Presentation Skills Training

A skills programme by Tremendis Learning

Listener Analysis

Listener Analysis

Listener Analysis

As you prepare a talk, conduct a listener analysis - analyze the people who are going to receive your talk. This is similar to what you'd do before starting to write a memo or report. This information will help you determine what to say.

Ask yourself the following questions:

What do my listeners want to know?
If you don't provide information that interests them, you'll put them to sleep. Find out what they care about and cover this material in your talk.  The most important step in preparing any presentation is to understand your audience.

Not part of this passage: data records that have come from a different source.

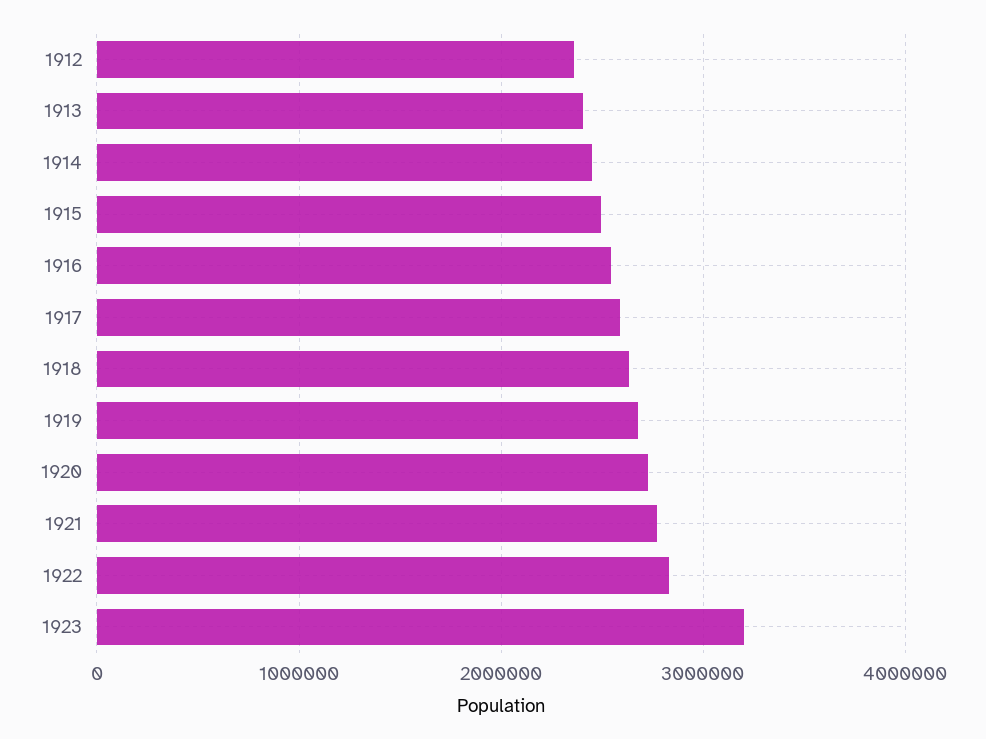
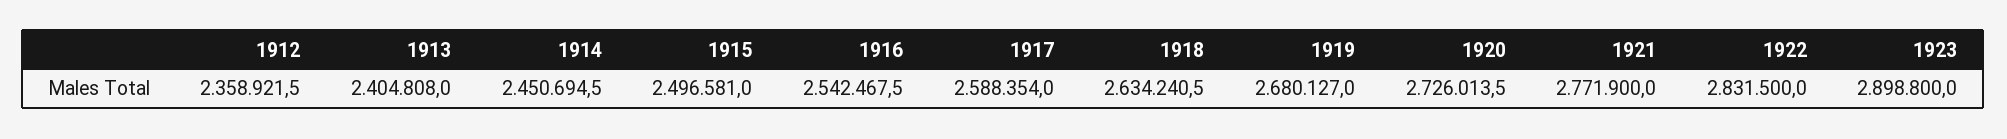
1923: 3200000 -> 2898800

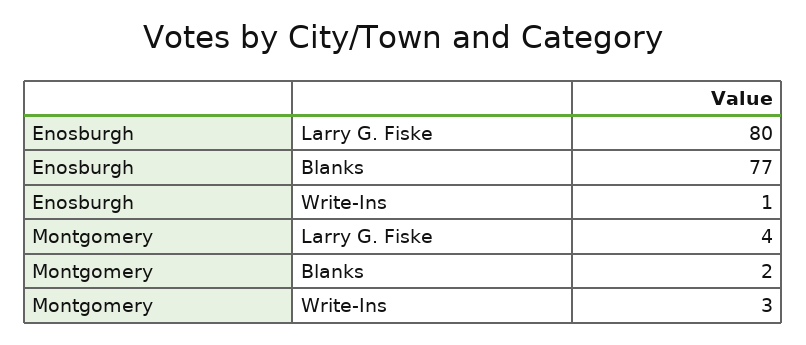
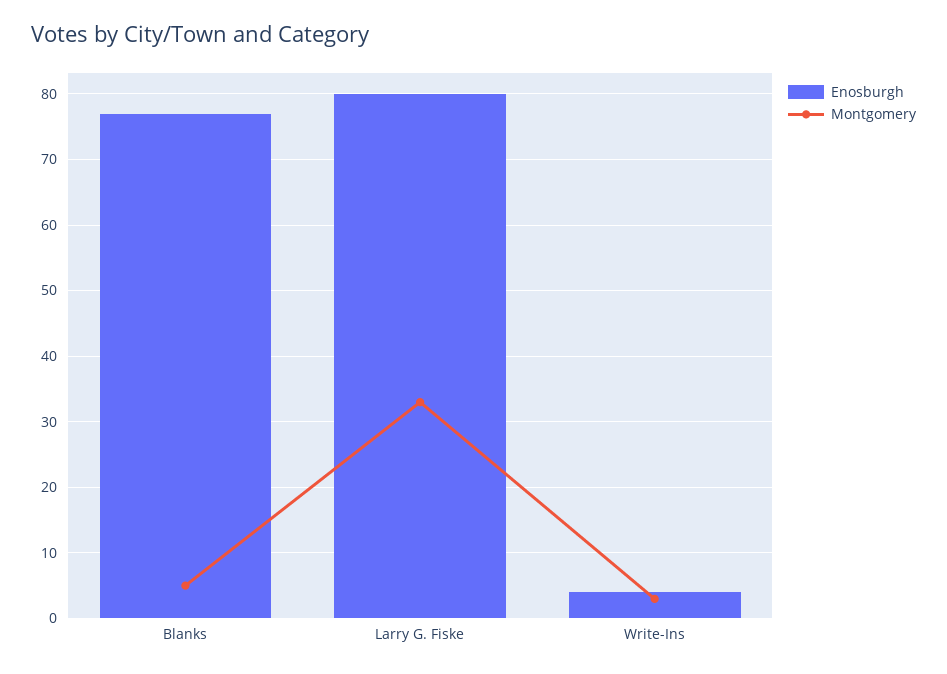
Enosburgh, Write-Ins: 1 -> 4
Montgomery, Larry G. Fiske: 4 -> 33
Montgomery, Blanks: 2 -> 5

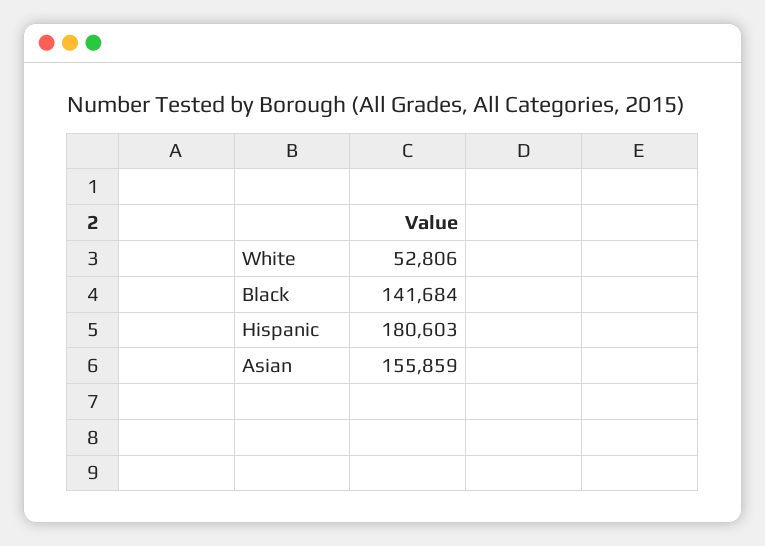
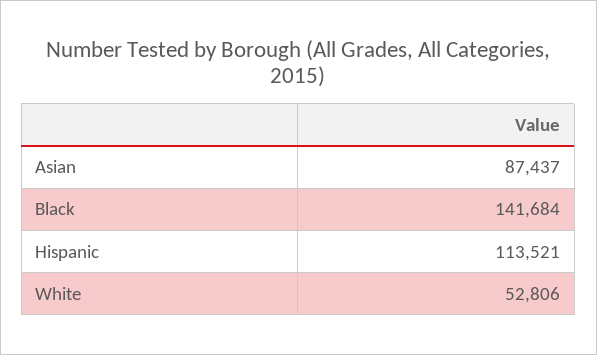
Hispanic: 180603 -> 113521
Asian: 155859 -> 87437

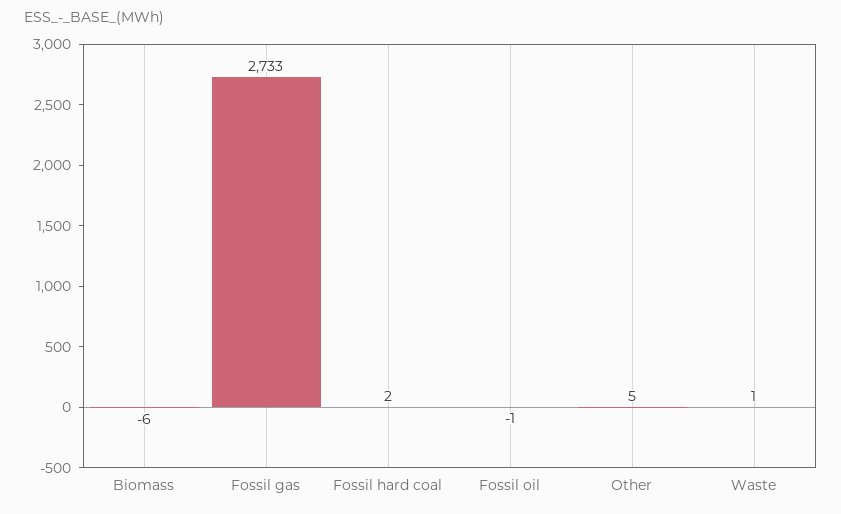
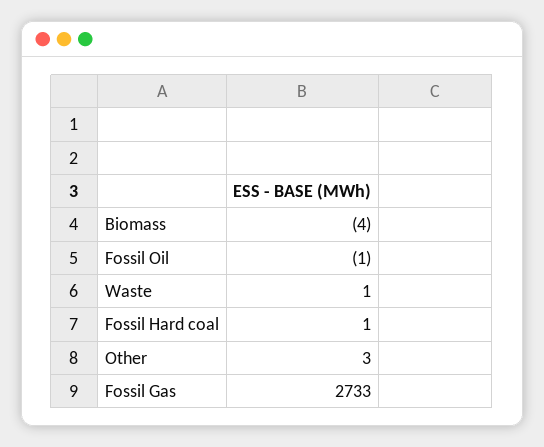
Biomass: -6 -> -4
Fossil hard coal: 2 -> 1
Other: 5 -> 3

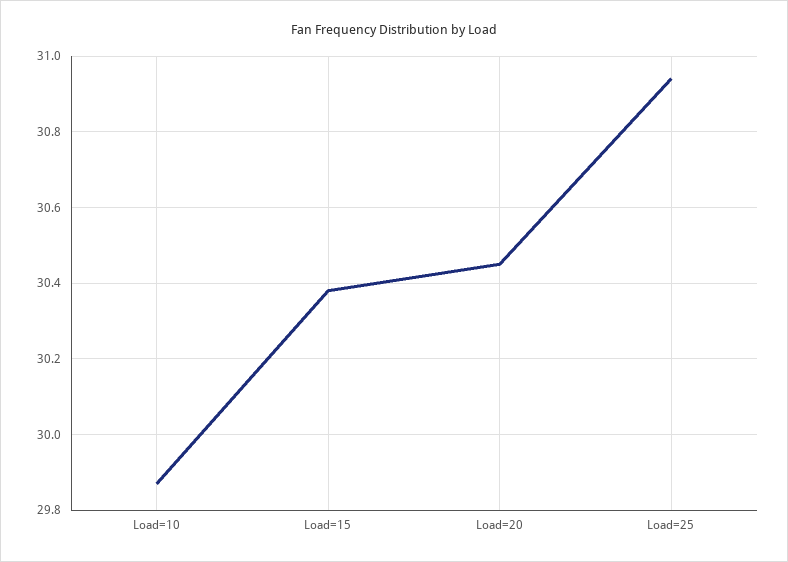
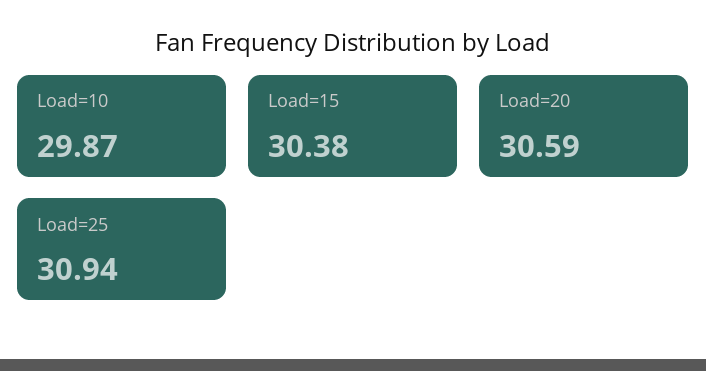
Load=20: 30.45 -> 30.59

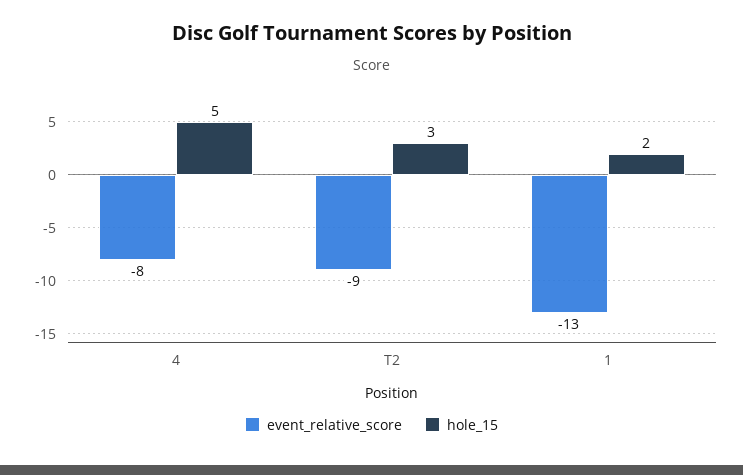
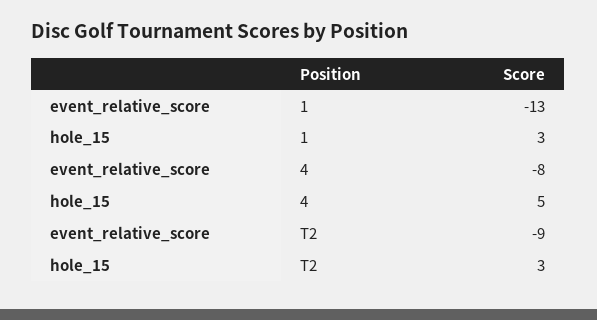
hole_15, 1: 2 -> 3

How much do they already know?
They may be experts or they may know almost nothing about your topic. You don't want to "talk down" to your listeners. But you also don't want to speak over their heads. Determine what your audience knows and pitch your talk to your audience's level of understanding.

Where do they stand?
Your listeners may be likely to agree with what you're saying, or they may need a lot of convincing. Find out their attitudes; then determine what to say to persuade them of your point of view.

The 3 Ts

One of the best ways of organizing any presentation is also the simplest. It's called the 3 Ts, which are as follows:

  1. Tell the audience what you're going to say at the beginning of the talk.
  2. Tell the audience what you're going to say to them in the body of the talk.
  3. Tell the audience what you told them in the conclusion.

Let's explain this further. Many speakers simply launch into a presentation without ever explaining their purpose for speaking. They expect the audience to figure it out. Frequently, the audience doesn't or won't figure it out, and they quickly lose interest.


The attention span of most adults is about seven minutes.
At the beginning of your presentation, you should explain your purpose for speaking. This tells the audience why you are talking to them. You can almost literally present your summary sentences. "I want to explain how my computer-training course will help me on the job. I'll give you three examples of how I expect to use what I learned." Now your listeners know what to expect. You won't lose their attention. During the body of the talk, mention your summary sentences again as you cover each topic. At the conclusion, you can repeat another version of the summary sentences. "As you can see, the course was extremely helpful. The three examples I've just discussed show you how I intend to use the course." This leaves the purpose of your talk firmly fixed in the minds of your listeners.